Here PROSSTT method will be demonstrated clearly and hope that this document can help you.
Before simulating datasets, it is important to estimate some essential parameters from a real dataset in order to make the simulated data more real.
library(simmethods)
library(SingleCellExperiment)
# Load data
ref_data <- simmethods::data
estimate_result <- simmethods::PROSSTT_estimation(
ref_data = ref_data,
verbose = T,
seed = 10
)
# Estimating parameters using PROSSTT
# Loading required package: amap
# Computing nearest neighbor graph
# Computing SNN
# Your data has 3 groups
See the result:
estimate_result[["estimate_result"]][["newick_tree"]]
# [1] "(group3:372.624762582395,(group1:82.620878305447,group2:82.620878305447):372.624762582395);"
You can obtain a tree structure of Newick format where cells can be sampled from to generate the datasets with trajectory. Then the hierarchical clustering is used to obtain the relationship between different groups. If no group information is provided like above codes, the groups or clusters are determined by Seurat pipeline.

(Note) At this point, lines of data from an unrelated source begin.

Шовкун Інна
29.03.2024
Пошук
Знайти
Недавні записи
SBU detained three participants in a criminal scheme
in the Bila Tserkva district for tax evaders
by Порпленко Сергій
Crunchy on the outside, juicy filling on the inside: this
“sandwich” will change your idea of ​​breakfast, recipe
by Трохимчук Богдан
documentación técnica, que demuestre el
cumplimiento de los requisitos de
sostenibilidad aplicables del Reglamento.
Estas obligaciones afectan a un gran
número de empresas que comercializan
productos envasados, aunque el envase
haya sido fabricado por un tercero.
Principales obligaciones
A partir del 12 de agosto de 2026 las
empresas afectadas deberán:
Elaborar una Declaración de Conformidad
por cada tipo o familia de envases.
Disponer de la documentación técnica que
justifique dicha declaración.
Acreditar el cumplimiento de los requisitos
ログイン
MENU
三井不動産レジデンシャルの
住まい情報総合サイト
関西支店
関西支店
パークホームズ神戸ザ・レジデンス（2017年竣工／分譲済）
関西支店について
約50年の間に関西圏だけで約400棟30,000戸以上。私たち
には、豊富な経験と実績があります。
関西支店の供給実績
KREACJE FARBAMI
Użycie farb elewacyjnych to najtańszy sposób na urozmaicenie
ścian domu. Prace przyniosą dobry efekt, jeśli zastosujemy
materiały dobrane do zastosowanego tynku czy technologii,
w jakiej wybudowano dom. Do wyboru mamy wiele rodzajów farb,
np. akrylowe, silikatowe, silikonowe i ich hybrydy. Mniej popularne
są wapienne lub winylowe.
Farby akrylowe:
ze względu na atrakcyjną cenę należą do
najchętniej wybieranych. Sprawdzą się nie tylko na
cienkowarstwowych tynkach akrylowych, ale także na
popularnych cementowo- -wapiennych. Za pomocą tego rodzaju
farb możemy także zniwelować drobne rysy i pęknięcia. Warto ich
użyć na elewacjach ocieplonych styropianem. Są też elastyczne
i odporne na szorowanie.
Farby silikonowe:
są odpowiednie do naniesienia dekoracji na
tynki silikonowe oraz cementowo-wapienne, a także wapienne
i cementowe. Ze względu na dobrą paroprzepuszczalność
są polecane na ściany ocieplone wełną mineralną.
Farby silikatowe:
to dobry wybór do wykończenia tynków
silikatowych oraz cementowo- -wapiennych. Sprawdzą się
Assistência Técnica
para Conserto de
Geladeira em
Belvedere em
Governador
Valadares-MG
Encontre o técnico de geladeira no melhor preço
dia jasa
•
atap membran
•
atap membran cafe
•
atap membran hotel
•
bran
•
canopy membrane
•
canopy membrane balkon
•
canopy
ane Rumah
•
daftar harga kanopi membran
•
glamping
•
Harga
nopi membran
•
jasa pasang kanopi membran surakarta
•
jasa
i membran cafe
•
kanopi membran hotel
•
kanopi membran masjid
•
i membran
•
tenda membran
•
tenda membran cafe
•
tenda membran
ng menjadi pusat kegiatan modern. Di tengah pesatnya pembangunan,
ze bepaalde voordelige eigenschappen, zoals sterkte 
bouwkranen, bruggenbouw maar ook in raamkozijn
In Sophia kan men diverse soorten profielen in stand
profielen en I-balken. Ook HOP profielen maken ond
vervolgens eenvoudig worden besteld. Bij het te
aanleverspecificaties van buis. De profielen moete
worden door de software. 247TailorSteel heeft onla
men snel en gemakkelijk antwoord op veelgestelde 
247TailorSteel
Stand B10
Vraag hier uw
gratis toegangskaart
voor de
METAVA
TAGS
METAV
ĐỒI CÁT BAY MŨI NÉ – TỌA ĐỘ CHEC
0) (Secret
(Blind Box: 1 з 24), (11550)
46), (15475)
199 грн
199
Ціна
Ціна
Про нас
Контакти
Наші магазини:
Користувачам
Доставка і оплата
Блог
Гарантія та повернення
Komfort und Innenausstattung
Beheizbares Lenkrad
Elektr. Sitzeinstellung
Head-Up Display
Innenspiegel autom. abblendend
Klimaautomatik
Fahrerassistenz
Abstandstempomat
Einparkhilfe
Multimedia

Users can also input the group information of cells:
group <- as.numeric(simmethods::group_condition)
estimate_result <- simmethods::PROSSTT_estimation(
ref_data = ref_data,
other_prior = list(group.condition = group),
verbose = T,
seed = 10
)
# Estimating parameters using PROSSTT
After estimating parameter from a real dataset, we will simulate a dataset based on the learned parameters with different scenarios.
The reference data contains 160 cells and 4000 genes, if we simulate datasets with default parameters and then we will obtain a new data which has the same size as the reference data.

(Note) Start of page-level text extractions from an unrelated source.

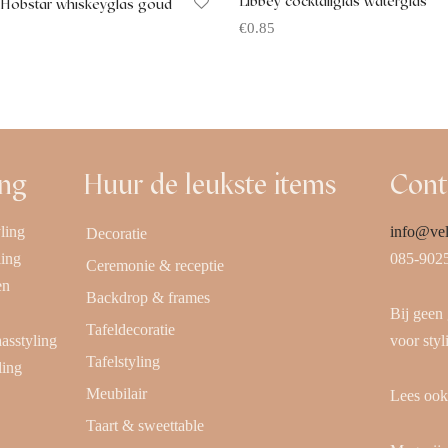
Libbey cocktailglas waterglas
 Hobstar whiskeyglas goud
€
0.85
Offerte aanvragen
 aanvragen
ing
Huur de leukste items
Cont
ling
info@vel
Decoratie
ling
085-902
Ceremonie & receptie
en
Backdrop & frames
Bij geen
Tafeldecoratie
aasstyling
voor styl
Tafelstyling
ling
Meubilair
Lees oo
Taart & sweettable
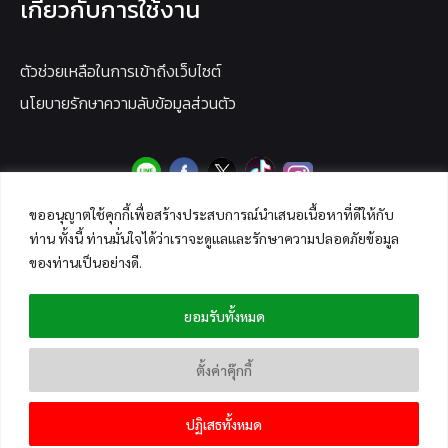
เกี่ยวกับการใช้งาน
ตัวช่วยเหลือในการเข้าถึงเว็บไซต์
นโยบายรักษาความลับข้อมูลส่วนตัว
ขออนุญาตใช้คุกกี้เพื่อสร้างประสบการณ์นำเสนอเนื้อหาที่ดีให้กับ
ท่าน ทั้งนี้ ท่านมั่นใจได้ว่าเราจะดูแลและรักษาความปลอดภัยข้อมูล
ของท่านเป็นอย่างดี.
ยอมรับทั้งหมด
ตั้งค่าคุ๊กกี้
ปฏิเสธทั้งหมด
Copyright © 2026 ANTI-FAKE NEWS CENTER THAILAND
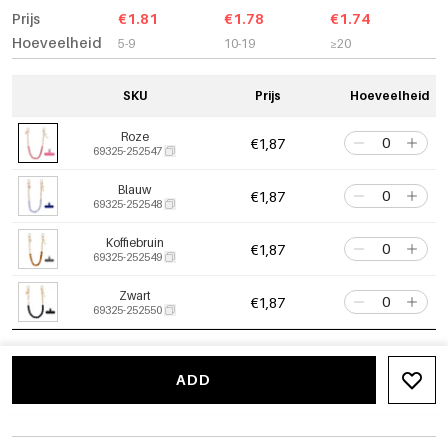
Prijs
€1.81
€1.78
€1.74
Hoeveelheid
5-9
10-19
≥20
SKU
Prijs
Hoeveelheid
Roze
€1,87
69325-252547
Blauw
€1,87
69325-252548
Koffiebruin
€1,87
69325-252549
Zwart
€1,87
69325-252550
ADD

simulate_result <- simmethods::PROSSTT_simulation(
parameters = estimate_result[["estimate_result"]],
other_prior = NULL,
return_format = "SCE",
seed = 111
)
# nCells: 160
# nGenes: 4000
SCE_result <- simulate_result[["simulate_result"]]
dim(SCE_result)
# [1] 4000 160
In PROSSTT, we can set nCells
and nGenes
to specify the number of cells and genes.
Here, we simulate a new dataset with 1000 cells and 1000 genes:
simulate_result <- simmethods::PROSSTT_simulation(
parameters = estimate_result[["estimate_result"]],
return_format = "list",
other_prior = list(nCells = 1000,
nGenes = 1000),
seed = 111
)
# nCells: 1000
# nGenes: 1000
result <- simulate_result[["simulate_result"]][["count_data"]]
dim(result)
# [1] 1000 1000
Make sure that you have already installed several R packages:
if(!requireNamespace("dynwrap", quietly = TRUE)){install.packages("dynwrap")}
if(!requireNamespace("dyndimred", quietly = TRUE)){install.packages("dyndimred")}
if(!requireNamespace("dynplot", quietly = TRUE)){install.packages("dynplot")}
if(!requireNamespace("tislingshot", quietly = TRUE)){devtools::install_github("dynverse/ti_slingshot/package/")}
First we should wrap the data into a standard object:
dyn_object <- dynwrap::wrap_expression(counts = t(result),
expression = log2(t(result) + 1))
Next, we infer the trajectory using SlingShot which has been proved to be the most best method to do this:
model <- dynwrap::infer_trajectory(dataset = dyn_object,
method = tislingshot::ti_slingshot(),
parameters = NULL,
give_priors = NULL,
seed = 111,
verbose = TRUE)
# Executing 'slingshot' on '20230816_111806__data_wrapper__qIJvL2H1mS'
# With parameters: list(cluster_method = "pam", ndim = 20L, shrink = 1L, reweight = TRUE, reassign = TRUE, thresh = 0.001, maxit = 10L, stretch = 2L, smoother = "smooth.spline", shrink.method = "cosine")
# inputs: expression
# priors :
# Using full covariance matrix
Finally, we can plot the trajectory after performing dimensionality reduction:
dimred <- dyndimred::dimred_umap(dyn_object$expression)
dynplot::plot_dimred(model, dimred = dimred)
# Coloring by milestone
# Using milestone_percentages from trajectory
For more details about trajectory inference and visualization, please check dynverse.